Source text:

------------------------------

A recent study suggests that the rise in U.S. business investment since the passage of the Tax Cuts and Jobs Act in late 2017 isn’t necessarily due to the cut in the corporate tax rate from 35% to 21%, which aimed to lower the cost of capital. The paper published by the International Monetary Fund puts forth a simpler reason: investment has been rising because domestic demand was boosted by lower personal taxes and higher government spending.

India hasn’t decided on cuts to personal taxes, Finance Minister Nirmala Sitharaman said at a briefing on Sunday. She is betting that local firms will pass on the corporate tax cuts to customers in the form of lower prices to stimulate demand.

While certain types of firms, such as consumer goods makers, might do so, the bulk of listed companies are already sitting on manufacturing slack and would prefer to reduce debt rather than build factories or hire more workers, Neelkanth Mishra, India strategist at Credit Suisse (SIX:CSGN) Group AG, told BloombergQuint. Indian firms won’t necessarily use the tax cuts to return cash to shareholders -- unlike their U.S. peers -- but fresh investments could take time, according to A. Vaidheesh, managing director at GlaxoSmithKline Plc’s Indian unit.

“The current slowdown cycle is different from the 2012-13 slowdown as the consumption demand is also significantly constrained,” said Madhavi Arora, an economist at Edelweiss Securities Ltd. “Therefore a broader tax cut covering all economic agents would have probably yielded better economic returns.”

------------------------------

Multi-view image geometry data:
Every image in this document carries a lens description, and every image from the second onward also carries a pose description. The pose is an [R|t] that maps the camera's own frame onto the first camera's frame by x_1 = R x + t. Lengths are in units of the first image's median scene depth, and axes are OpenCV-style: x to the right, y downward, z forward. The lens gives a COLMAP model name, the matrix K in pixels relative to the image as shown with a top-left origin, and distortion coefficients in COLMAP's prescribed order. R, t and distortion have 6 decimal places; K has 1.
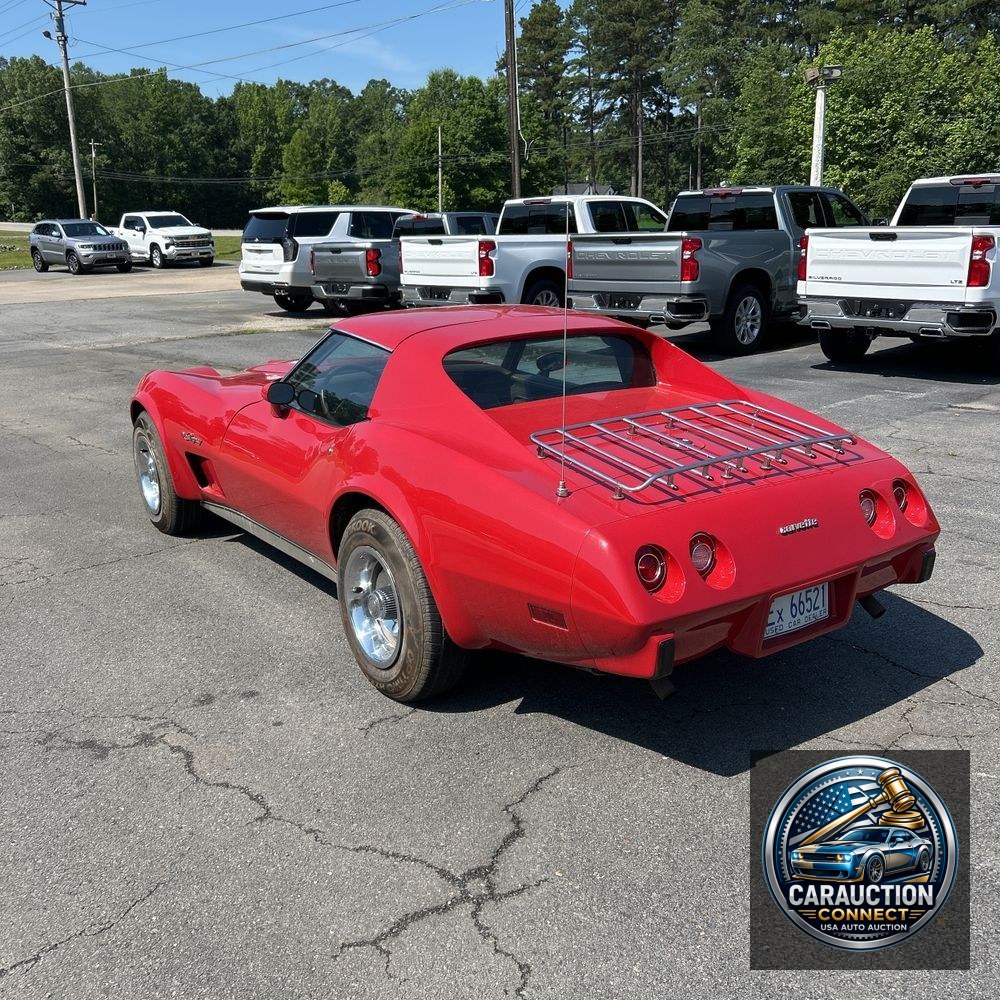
lens RADIAL K [[1011.7, 0, 500.0], [0, 1011.7, 500.0], [0, 0, 1]] dist [-0.007937, 0.002131]
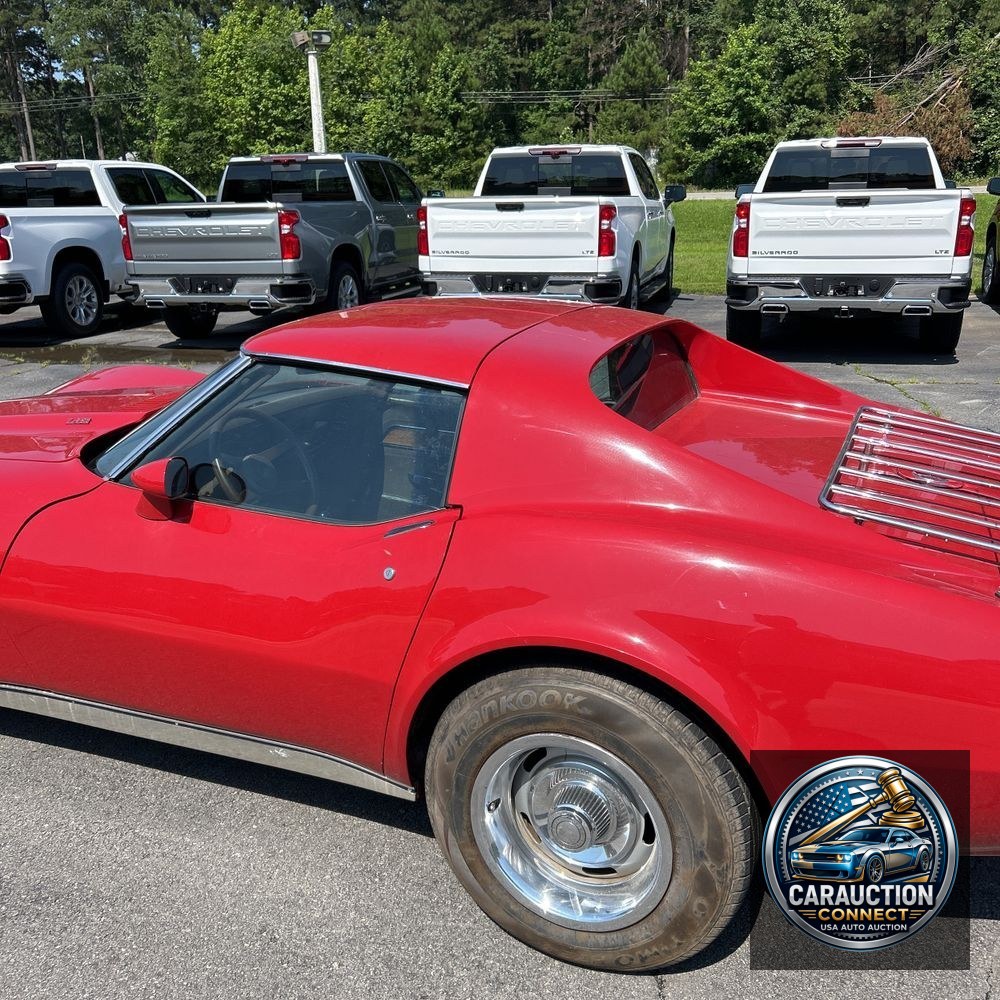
lens RADIAL K [[1001.9, 0, 503.0], [0, 1001.9, 503.1], [0, 0, 1]] dist [0.015048, -0.003578]
pose [[0.851103, -0.150394, 0.502997, -0.118165], [0.137162, 0.988513, 0.063473, -0.034567], [-0.506765, 0.014970, 0.861954, 0.146806]]
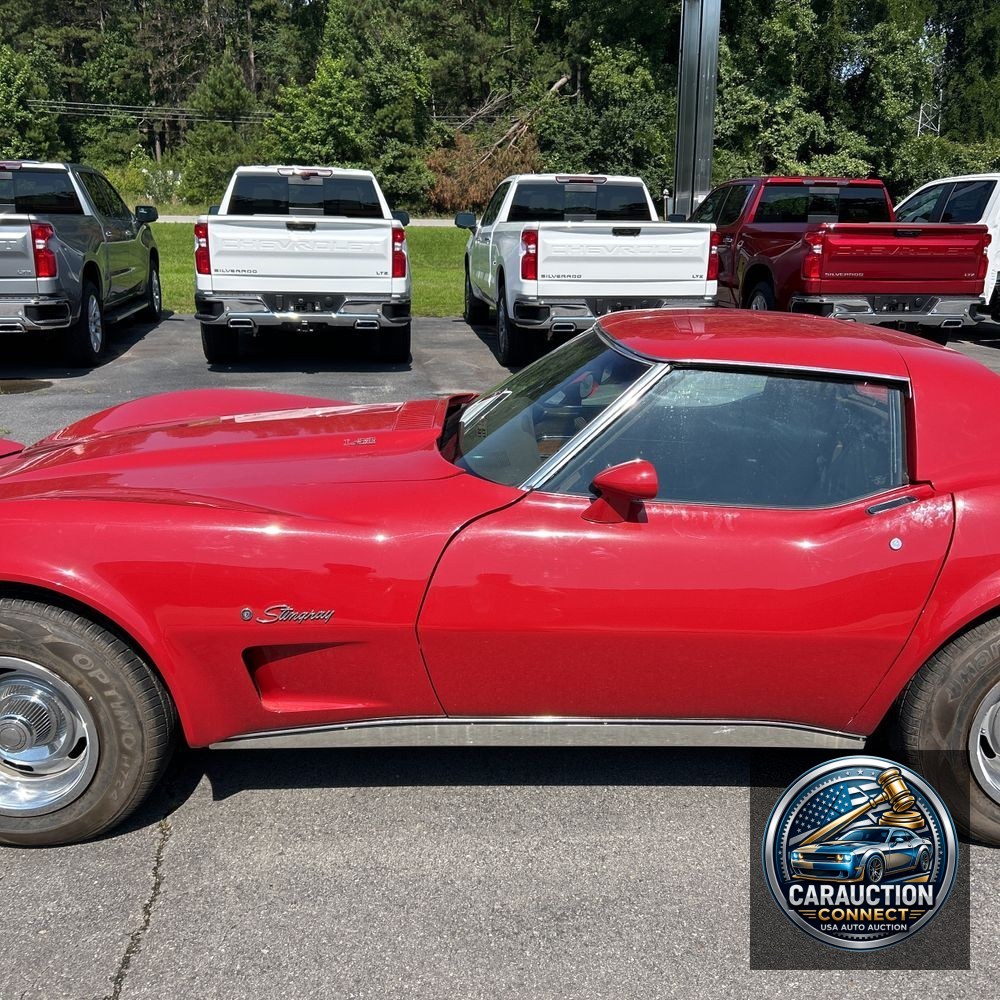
lens RADIAL K [[998.4, 0, 504.0], [0, 998.4, 502.9], [0, 0, 1]] dist [0.017634, -0.022727]
pose [[0.573386, -0.197345, 0.795162, -0.246366], [0.187266, 0.976432, 0.107297, -0.057407], [-0.797596, 0.087384, 0.596829, 0.245744]]
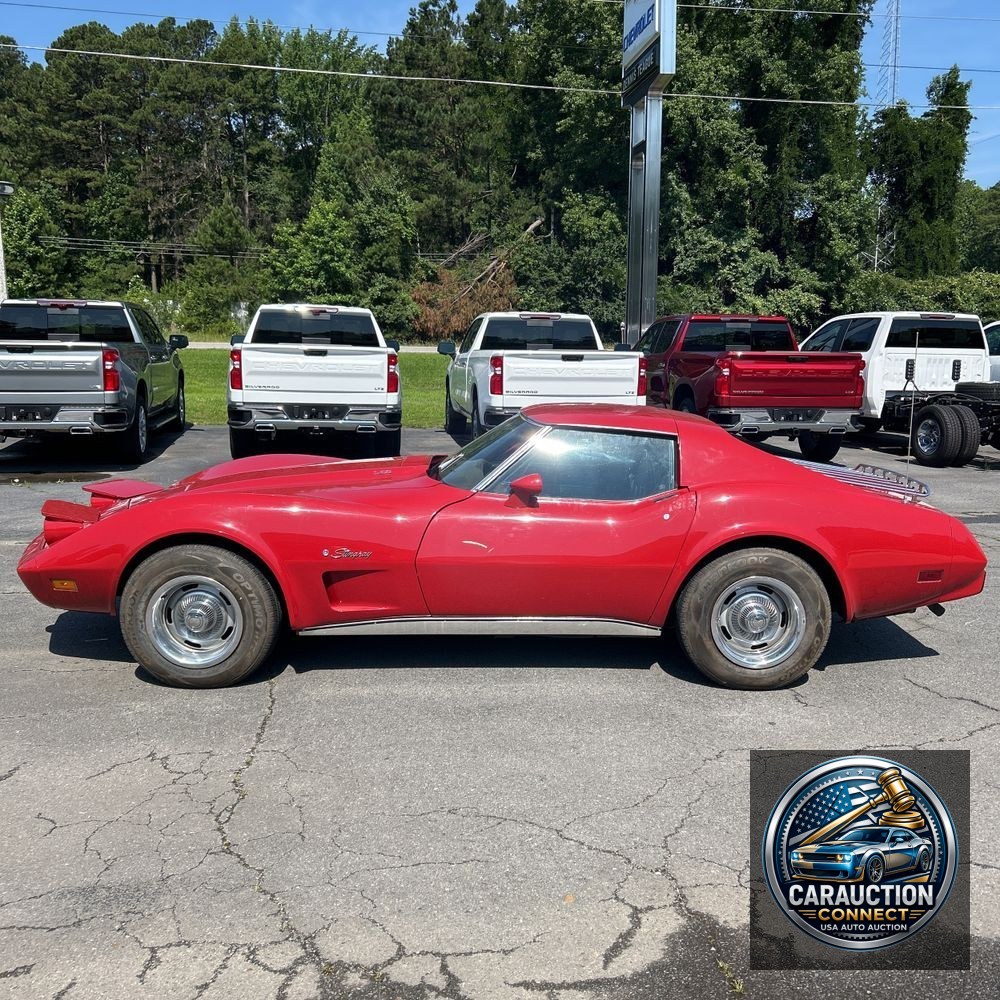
lens RADIAL K [[984.6, 0, 504.7], [0, 984.6, 498.4], [0, 0, 1]] dist [0.081698, -0.201481]
pose [[0.556869, -0.097454, 0.824863, -0.383524], [0.186808, 0.982345, -0.010055, -0.029100], [-0.809321, 0.159690, 0.565243, 0.143344]]
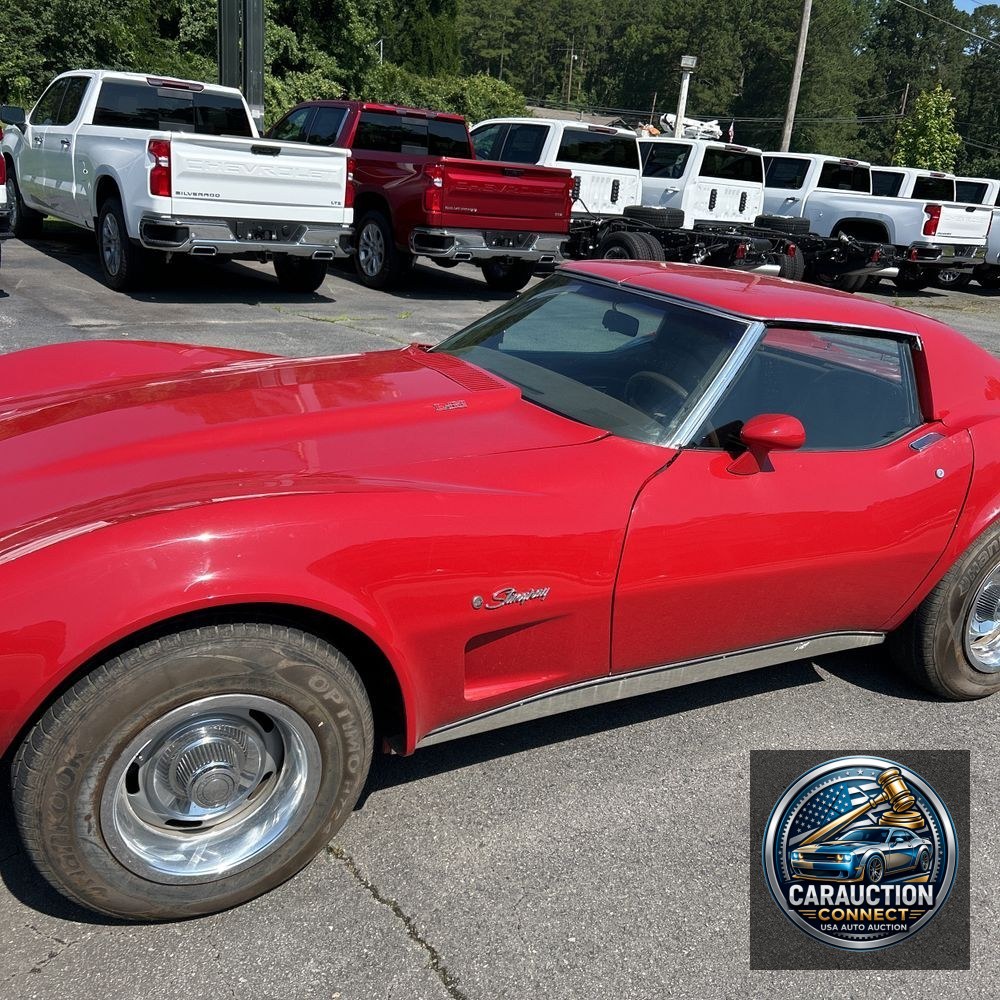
lens RADIAL K [[998.4, 0, 504.0], [0, 998.4, 502.9], [0, 0, 1]] dist [0.017634, -0.022727]
pose [[0.099705, -0.292340, 0.951103, -0.289083], [0.161480, 0.947948, 0.274442, -0.089678], [-0.981827, 0.126221, 0.141722, 0.369255]]
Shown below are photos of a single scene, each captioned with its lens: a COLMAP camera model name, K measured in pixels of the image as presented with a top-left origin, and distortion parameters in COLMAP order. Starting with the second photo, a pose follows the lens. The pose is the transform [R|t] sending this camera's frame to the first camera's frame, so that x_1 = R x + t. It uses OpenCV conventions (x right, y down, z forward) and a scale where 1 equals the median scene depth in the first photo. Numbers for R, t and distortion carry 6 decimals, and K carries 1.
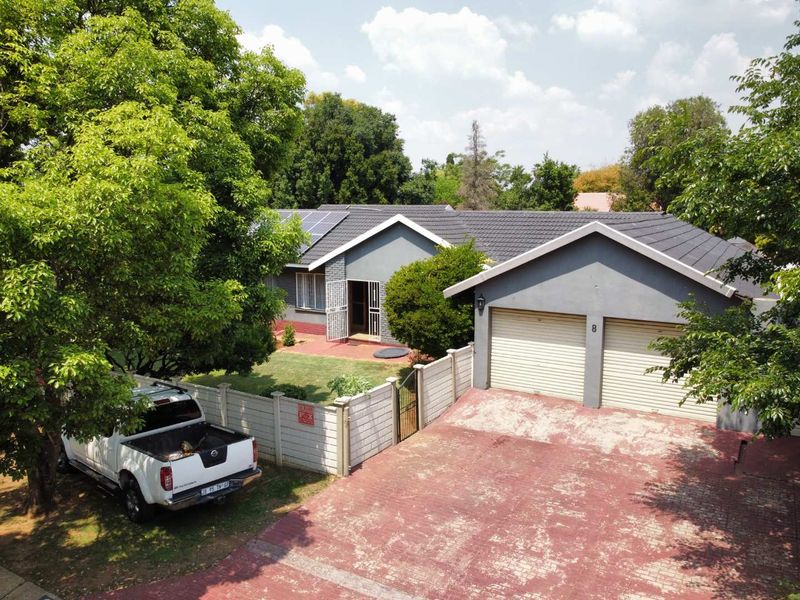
lens RADIAL K [[605.3, 0, 399.1], [0, 605.3, 298.5], [0, 0, 1]] dist [-0.009843, 0.011648]
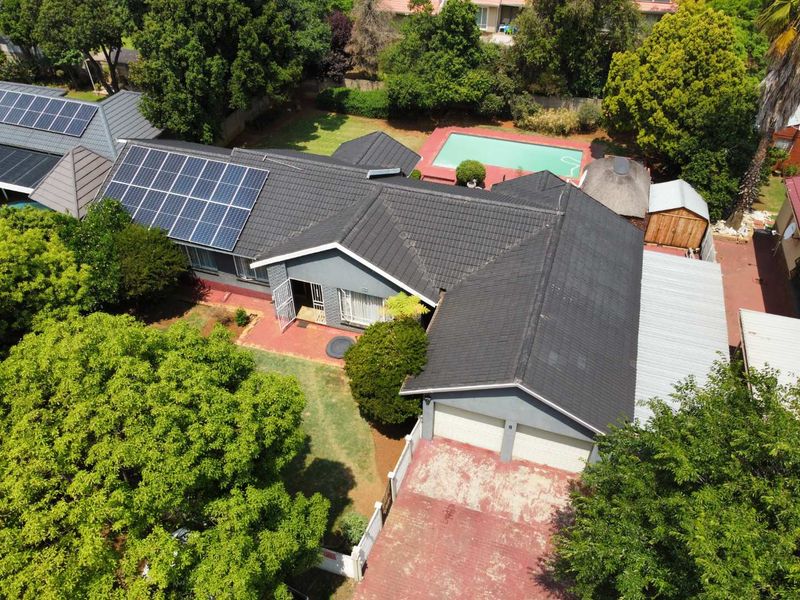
lens RADIAL K [[605.3, 0, 400.2], [0, 605.3, 299.4], [0, 0, 1]] dist [-0.009843, 0.011648]
pose [[0.978312, -0.138823, 0.153730, -0.104028], [0.036754, 0.846739, 0.530738, -0.955600], [-0.203848, -0.513577, 0.833477, 0.028164]]
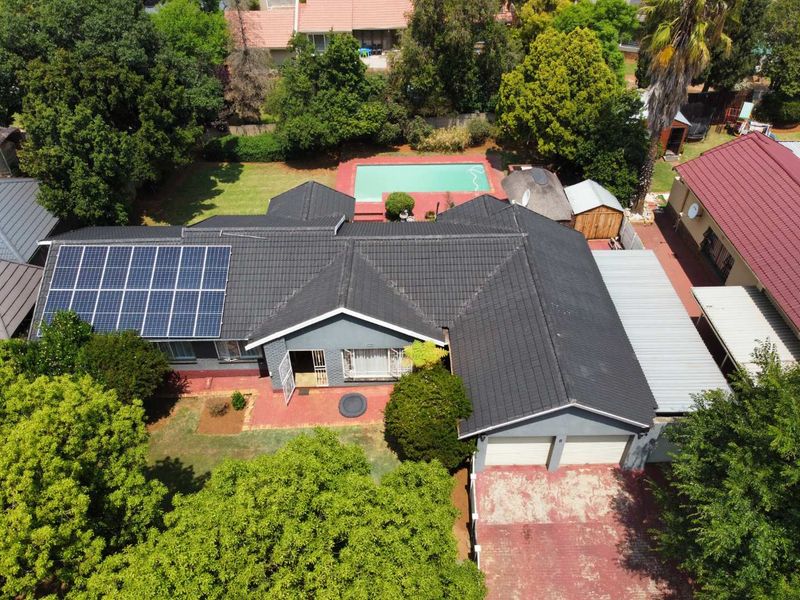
lens RADIAL K [[605.3, 0, 400.6], [0, 605.3, 301.1], [0, 0, 1]] dist [-0.009843, 0.011648]
pose [[0.853120, -0.345220, 0.391165, -0.509812], [0.086995, 0.833400, 0.545780, -1.128214], [-0.514411, -0.431586, 0.741022, 0.211502]]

------------------------------

Task details: Summarize the tax cut article in three sentences. These entries come from a separate source, unrelated to the tax cut article.

Written reply: A paper published by the International Monetary Fund suggests that U.S. business investment rose after the 2017 Tax Cuts and Jobs Act mainly because lower personal taxes and higher government spending boosted domestic demand, not necessarily because of the corporate tax cut. India's Finance Minister Nirmala Sitharaman said India hasn't decided on personal tax cuts and is betting that firms will pass corporate tax cuts on to customers as lower prices. Credit Suisse's Neelkanth Mishra said most listed companies would rather reduce debt than expand, A. Vaidheesh of GlaxoSmithKline's Indian unit said fresh investments could take time, and Edelweiss economist Madhavi Arora said a broader tax cut would probably have yielded better economic returns.